*REQUIRED ACTION:* Rewrite the text of each entry below, replacing "ESTROPAJOS" with "BAYETAS" wherever it occurs and keeping everything else the same. Leave the pictures out of your answer.

┌──

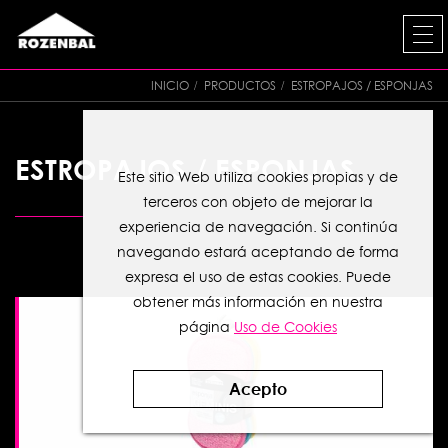
INICIO
PRODUCTOS
ESTROPAJOS / ESPONJAS
ESTROPAJOS / ESPONJAS
Este sitio Web utiliza cookies propias y de
terceros con objeto de mejorar la
experiencia de navegación. Si continúa
navegando estará aceptando de forma
expresa el uso de estas cookies. Puede
obtener más información en nuestra
página
Uso de Cookies
Acepto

└──

*SOLUTION TO THIS EXERCISE:*
INICIO
PRODUCTOS
BAYETAS / ESPONJAS
BAYETAS / ESPONJAS
Este sitio Web utiliza cookies propias y de
terceros con objeto de mejorar la
experiencia de navegación. Si continúa
navegando estará aceptando de forma
expresa el uso de estas cookies. Puede
obtener más información en nuestra
página
Uso de Cookies
Acepto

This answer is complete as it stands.